At least three quarters of the Senegal population raises cattle yet face challenges from cattle rustlers. But according to a report by BBC, cattle herders are now using mobile phones to keep track of cows, reporting amazing benefits.
“The problems that the farmers face could be solved by technology,” Amadou Sow informed BBC.
While Senegal relies heavily on agriculture earning at least $1bn USD coming from livestock, reports of suicide in families has become common. Nevertheless, with the help of Coders4Africa and Microsoft 4Africa, a mobile application has been designed to gather livestock data for the Senegalese ministry of livestock, with the aim of protecting cattle from theft and monitoring their health.
To use the mobile application, animals are registered on a web-based application, which generates a unique number. A photo is then uploaded with a description. In the field, laptops are connected to the web using a mobile broadband dongle.
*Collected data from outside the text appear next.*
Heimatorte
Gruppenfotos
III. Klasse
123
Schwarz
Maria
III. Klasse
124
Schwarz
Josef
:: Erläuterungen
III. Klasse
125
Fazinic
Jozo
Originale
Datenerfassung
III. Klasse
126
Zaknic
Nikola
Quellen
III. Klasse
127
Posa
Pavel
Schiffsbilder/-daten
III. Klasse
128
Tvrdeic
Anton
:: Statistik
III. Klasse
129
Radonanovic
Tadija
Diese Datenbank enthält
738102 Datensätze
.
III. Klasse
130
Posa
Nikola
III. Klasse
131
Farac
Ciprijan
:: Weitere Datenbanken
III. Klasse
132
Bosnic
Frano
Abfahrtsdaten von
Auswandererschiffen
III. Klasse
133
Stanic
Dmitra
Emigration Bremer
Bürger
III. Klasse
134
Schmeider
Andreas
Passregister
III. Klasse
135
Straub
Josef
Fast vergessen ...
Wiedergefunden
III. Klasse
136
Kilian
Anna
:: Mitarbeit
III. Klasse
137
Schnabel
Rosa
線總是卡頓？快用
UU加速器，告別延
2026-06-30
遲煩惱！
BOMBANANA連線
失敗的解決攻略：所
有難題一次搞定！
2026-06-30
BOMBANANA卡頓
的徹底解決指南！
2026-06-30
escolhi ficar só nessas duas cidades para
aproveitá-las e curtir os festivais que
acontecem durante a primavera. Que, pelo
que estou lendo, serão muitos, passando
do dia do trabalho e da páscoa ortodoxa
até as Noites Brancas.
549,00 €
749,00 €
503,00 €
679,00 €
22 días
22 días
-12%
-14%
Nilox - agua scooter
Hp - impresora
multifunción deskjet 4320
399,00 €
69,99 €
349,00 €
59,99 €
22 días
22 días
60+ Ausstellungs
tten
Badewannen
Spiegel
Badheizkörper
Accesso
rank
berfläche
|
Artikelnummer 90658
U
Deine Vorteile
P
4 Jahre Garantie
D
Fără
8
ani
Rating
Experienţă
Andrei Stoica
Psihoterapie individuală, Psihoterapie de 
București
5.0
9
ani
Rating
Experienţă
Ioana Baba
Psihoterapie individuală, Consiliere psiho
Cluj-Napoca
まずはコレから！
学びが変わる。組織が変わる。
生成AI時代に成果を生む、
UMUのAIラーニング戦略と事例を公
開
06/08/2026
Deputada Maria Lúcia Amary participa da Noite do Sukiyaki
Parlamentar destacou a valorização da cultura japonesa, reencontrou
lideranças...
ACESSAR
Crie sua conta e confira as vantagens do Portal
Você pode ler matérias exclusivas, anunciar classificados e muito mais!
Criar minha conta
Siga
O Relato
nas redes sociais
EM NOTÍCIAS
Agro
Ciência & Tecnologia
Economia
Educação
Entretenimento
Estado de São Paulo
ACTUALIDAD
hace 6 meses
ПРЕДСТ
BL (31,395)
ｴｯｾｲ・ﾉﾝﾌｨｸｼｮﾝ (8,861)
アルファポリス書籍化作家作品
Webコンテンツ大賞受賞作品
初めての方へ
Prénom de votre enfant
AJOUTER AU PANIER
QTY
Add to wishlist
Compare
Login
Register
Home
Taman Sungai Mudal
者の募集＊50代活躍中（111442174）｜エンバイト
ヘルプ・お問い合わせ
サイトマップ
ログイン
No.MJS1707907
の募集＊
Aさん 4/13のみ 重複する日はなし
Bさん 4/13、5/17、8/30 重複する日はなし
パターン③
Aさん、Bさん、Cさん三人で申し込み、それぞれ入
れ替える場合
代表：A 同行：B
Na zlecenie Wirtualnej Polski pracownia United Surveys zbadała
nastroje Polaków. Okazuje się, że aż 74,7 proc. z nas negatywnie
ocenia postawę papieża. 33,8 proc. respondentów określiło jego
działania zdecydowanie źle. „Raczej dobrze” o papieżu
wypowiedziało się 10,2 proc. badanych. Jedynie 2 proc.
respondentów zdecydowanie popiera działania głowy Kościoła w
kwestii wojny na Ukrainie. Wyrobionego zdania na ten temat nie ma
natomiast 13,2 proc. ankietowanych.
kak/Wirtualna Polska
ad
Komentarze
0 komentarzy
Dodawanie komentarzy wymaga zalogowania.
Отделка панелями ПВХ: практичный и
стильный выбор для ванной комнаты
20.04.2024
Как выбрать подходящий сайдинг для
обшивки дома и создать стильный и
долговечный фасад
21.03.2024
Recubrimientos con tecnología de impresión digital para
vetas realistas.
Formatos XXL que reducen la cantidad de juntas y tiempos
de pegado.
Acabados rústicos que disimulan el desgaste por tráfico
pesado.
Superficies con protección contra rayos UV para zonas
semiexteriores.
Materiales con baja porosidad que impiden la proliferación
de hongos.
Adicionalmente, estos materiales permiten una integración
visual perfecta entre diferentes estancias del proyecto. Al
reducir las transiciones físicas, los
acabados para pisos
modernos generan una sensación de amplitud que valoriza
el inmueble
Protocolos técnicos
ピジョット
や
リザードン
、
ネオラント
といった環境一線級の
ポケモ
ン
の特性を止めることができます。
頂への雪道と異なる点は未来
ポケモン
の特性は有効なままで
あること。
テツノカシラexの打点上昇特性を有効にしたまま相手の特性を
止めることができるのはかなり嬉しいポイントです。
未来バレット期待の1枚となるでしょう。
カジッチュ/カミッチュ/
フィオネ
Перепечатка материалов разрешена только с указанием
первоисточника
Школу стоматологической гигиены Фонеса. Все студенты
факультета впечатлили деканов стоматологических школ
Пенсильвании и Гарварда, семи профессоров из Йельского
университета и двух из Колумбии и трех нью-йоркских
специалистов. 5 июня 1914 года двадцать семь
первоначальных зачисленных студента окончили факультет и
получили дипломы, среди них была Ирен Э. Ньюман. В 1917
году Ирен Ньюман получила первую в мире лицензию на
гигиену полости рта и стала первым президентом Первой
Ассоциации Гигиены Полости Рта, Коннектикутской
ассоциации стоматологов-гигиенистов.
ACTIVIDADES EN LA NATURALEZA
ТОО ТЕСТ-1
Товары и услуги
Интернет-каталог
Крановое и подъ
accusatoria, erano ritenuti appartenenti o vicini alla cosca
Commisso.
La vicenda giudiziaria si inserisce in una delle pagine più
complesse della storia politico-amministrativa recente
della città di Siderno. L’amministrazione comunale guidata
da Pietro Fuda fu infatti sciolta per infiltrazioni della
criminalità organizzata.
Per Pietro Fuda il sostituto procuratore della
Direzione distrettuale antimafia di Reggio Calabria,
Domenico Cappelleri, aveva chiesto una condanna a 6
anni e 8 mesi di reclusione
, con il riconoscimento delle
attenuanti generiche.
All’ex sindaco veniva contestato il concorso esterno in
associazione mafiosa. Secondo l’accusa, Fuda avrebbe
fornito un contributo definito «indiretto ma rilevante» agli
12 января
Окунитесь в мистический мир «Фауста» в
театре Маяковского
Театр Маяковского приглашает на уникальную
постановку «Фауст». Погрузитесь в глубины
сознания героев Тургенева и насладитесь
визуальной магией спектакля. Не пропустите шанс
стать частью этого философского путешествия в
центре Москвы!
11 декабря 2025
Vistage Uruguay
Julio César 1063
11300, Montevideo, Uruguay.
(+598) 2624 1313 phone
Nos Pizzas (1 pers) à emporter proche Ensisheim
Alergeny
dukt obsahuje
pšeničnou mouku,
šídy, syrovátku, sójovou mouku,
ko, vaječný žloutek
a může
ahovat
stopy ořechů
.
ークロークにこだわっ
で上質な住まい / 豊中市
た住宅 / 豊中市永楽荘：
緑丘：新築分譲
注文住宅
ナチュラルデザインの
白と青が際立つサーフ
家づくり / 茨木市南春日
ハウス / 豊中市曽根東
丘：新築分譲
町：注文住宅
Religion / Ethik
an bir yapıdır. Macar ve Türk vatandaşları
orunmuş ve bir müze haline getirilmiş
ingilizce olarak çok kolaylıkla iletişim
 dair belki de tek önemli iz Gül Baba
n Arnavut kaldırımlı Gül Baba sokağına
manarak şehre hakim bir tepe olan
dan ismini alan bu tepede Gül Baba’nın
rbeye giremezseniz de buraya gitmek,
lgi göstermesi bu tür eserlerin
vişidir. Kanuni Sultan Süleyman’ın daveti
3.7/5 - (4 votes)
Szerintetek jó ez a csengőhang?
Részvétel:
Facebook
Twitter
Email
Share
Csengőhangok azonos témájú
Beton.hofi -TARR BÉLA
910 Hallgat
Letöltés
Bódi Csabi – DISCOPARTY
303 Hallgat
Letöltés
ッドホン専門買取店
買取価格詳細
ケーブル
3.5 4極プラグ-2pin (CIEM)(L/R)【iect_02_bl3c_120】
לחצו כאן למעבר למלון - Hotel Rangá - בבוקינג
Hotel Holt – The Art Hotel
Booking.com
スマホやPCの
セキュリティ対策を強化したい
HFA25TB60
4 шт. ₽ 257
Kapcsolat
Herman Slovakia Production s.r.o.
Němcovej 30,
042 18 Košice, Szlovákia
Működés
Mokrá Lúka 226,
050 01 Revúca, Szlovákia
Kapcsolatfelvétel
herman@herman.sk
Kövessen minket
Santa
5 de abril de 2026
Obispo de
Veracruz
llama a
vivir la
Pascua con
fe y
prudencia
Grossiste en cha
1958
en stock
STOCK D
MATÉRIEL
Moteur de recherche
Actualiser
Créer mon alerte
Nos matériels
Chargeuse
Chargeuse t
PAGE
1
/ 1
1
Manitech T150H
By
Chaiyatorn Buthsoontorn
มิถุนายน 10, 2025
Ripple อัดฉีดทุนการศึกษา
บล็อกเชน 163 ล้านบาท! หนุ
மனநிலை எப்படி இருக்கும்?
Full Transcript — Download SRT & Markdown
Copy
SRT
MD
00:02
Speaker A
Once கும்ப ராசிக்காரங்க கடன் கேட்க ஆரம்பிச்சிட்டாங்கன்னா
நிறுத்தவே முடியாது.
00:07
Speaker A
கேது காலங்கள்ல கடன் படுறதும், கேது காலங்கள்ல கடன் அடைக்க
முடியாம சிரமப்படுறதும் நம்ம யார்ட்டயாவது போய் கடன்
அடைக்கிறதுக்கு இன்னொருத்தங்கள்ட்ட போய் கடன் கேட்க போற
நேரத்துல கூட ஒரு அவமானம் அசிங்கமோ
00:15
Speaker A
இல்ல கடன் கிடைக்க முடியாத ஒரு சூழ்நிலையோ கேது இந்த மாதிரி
And once cattle fall victims to cattle raiders, each farmer can contact police officers and have a region wide SMS alert send out using any mobile phone.
“If you take 10 African people, three have computers, but if you take the same 10 we have 10 African people with 10 mobiles,” Coders4Africa’s Leger Djiba, informed BBC on the benefits of the app, “We are sure that the best way to give information, to deliver information, is using mobile.”